The cost advantage of using thorium will depend on the type of reactor you're using and how the regulatory commissions plan to deal with it. Generally thorium provides the immediate advantage of being accessible anywhere in the world even if you don't have concentrated deposits (terrestrial rock like granite contains 8-13 grams of thorium per tonne). Thorium is also dirt cheap rather than being a special grade of fuel that can only be produced by nations with centrifuge technology, like enriched uranium. So you should save some money with thorium reactors over enriched uranium reactors, but that's negligible compared to regulatory costs anyways.
India's heavy water thorium reactors should be hit with similar safety regulations as any other water-cooled reactor depending on the country. The costs from regulations are arguably the biggest capital bottleneck to building new reactors today, even safer ones. Over 75% of nuclear costs in the US are attributed to regulatory processes rather than the actual material and technical costs of the reactors themselves.

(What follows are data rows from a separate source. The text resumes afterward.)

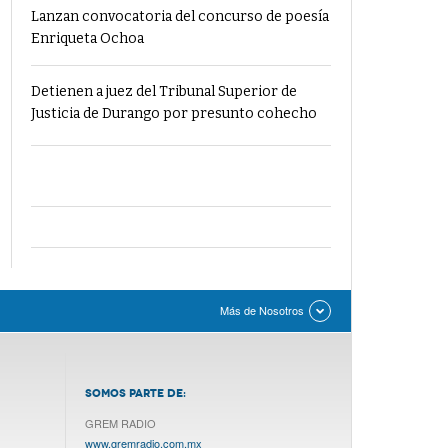
Lanzan convocatoria del concurso de poesía
Enriqueta Ochoa
Detienen a juez del Tribunal Superior de
Justicia de Durango por presunto cohecho
Más de Nosotros
SOMOS PARTE DE:
GREM RADIO
www.gremradio.com.mx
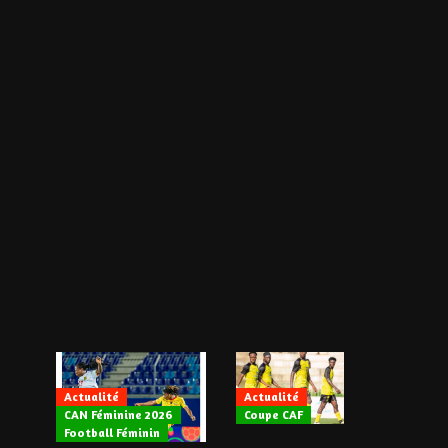
Actualité
Actualité
CAN Féminine 2026
Coupe CAF
Actualité
Football Féminin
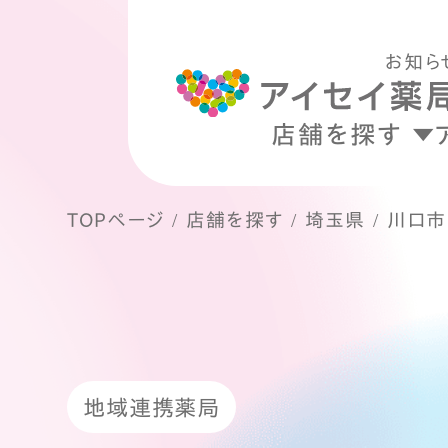
お知ら
店舗を探す
TOPページ
店舗を探す
埼玉県
川口市
地域連携薬局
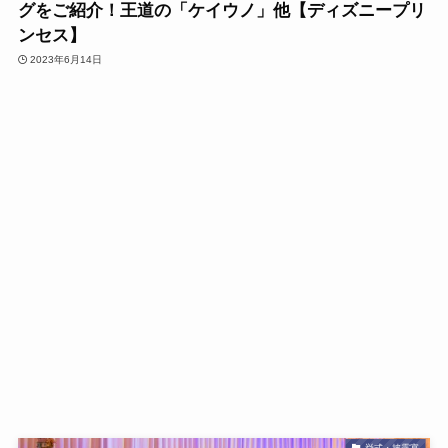
グをご紹介！王道の「ケイウノ」他【ディズニープリ
ンセス】
2023年6月14日
挙式・披露宴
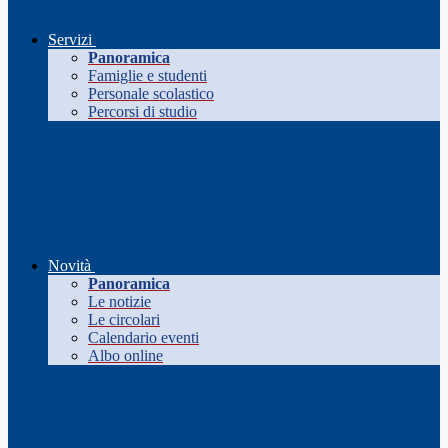
Servizi
Panoramica
Famiglie e studenti
Personale scolastico
Percorsi di studio
Novità
Panoramica
Le notizie
Le circolari
Calendario eventi
Albo online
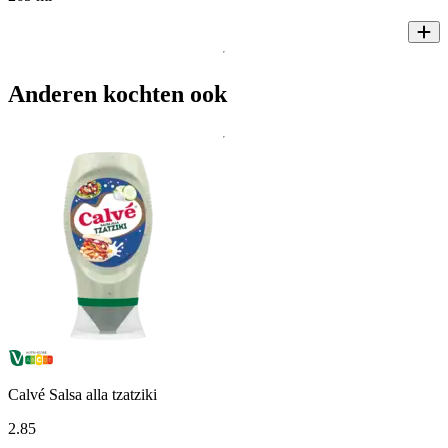
Anderen kochten ook
Calvé Salsa alla tzatziki
2
.
85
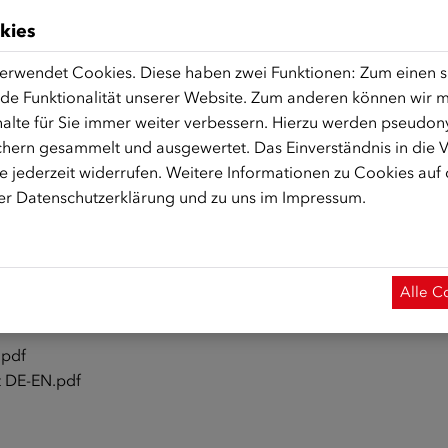
kies
ewsletter des ÖIF
erwendet Cookies. Diese haben zwei Funktionen: Zum einen sin
de Funktionalität unserer Website. Zum anderen können wir mi
ie wollen regelmäßig über neue Angebote und Maßnahmen in
alte für Sie immer weiter verbessern. Hierzu werden pseudon
elden Sie sich für den
Newsletter
des Österreichischen Integ
hern gesammelt und ausgewertet. Das Einverständnis in die
 jederzeit widerrufen. Weitere Informationen zu Cookies auf
rer
Datenschutzerklärung
und zu uns im
Impressum
.
-Bereich
ce Deutsch
.pdf
Alle C
e Englisch
.pdf
.pdf
at DE-EN.pdf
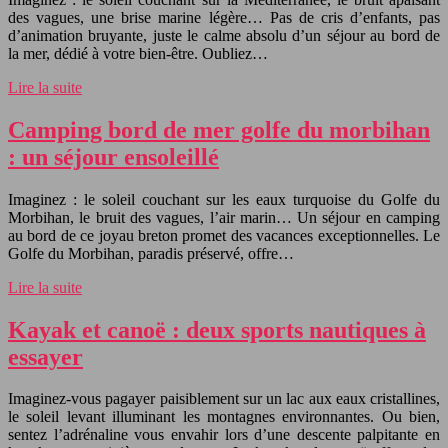
des vagues, une brise marine légère… Pas de cris d’enfants, pas
d’animation bruyante, juste le calme absolu d’un séjour au bord de
la mer, dédié à votre bien-être. Oubliez…
Lire la suite
Camping bord de mer golfe du morbihan
: un séjour ensoleillé
Imaginez : le soleil couchant sur les eaux turquoise du Golfe du
Morbihan, le bruit des vagues, l’air marin… Un séjour en camping
au bord de ce joyau breton promet des vacances exceptionnelles. Le
Golfe du Morbihan, paradis préservé, offre…
Lire la suite
Kayak et canoë : deux sports nautiques à
essayer
Imaginez-vous pagayer paisiblement sur un lac aux eaux cristallines,
le soleil levant illuminant les montagnes environnantes. Ou bien,
sentez l’adrénaline vous envahir lors d’une descente palpitante en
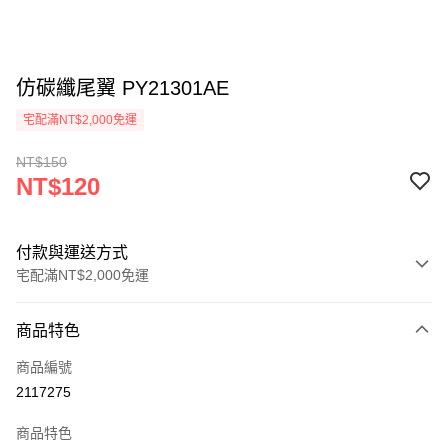
仿碳纖尾翼 PY21301AE
宅配滿NT$2,000免運
NT$150
NT$120
付款與運送方式
宅配滿NT$2,000免運
付款方式
商品特色
信用卡一次付款
商品編號
信用卡分期付款
2117275
3 期 0 利率 每期
NT$40
21家銀行
商品特色
6 期 0 利率 每期
NT$20
21家銀行
合作金庫商業銀行
第一商業銀行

http://www.phyast.pitt.edu/~blc/book/chapter9.htmlIn India and China however, you'll find nuclear reactors cheaper to build and decommission than coal plants, simply because their regulations are more cost and time efficient while still being very severe.
Nuclear will also be required if one ever hopes to go fossil-fuel free in the future, as it is the only clean source of energy apart from hydroelectric dams that can supply reliable enough energy to cover baseload energy needs. Solar and wind simply cannot compete with coal in terms of cost-effective reliability because they are too intermittent.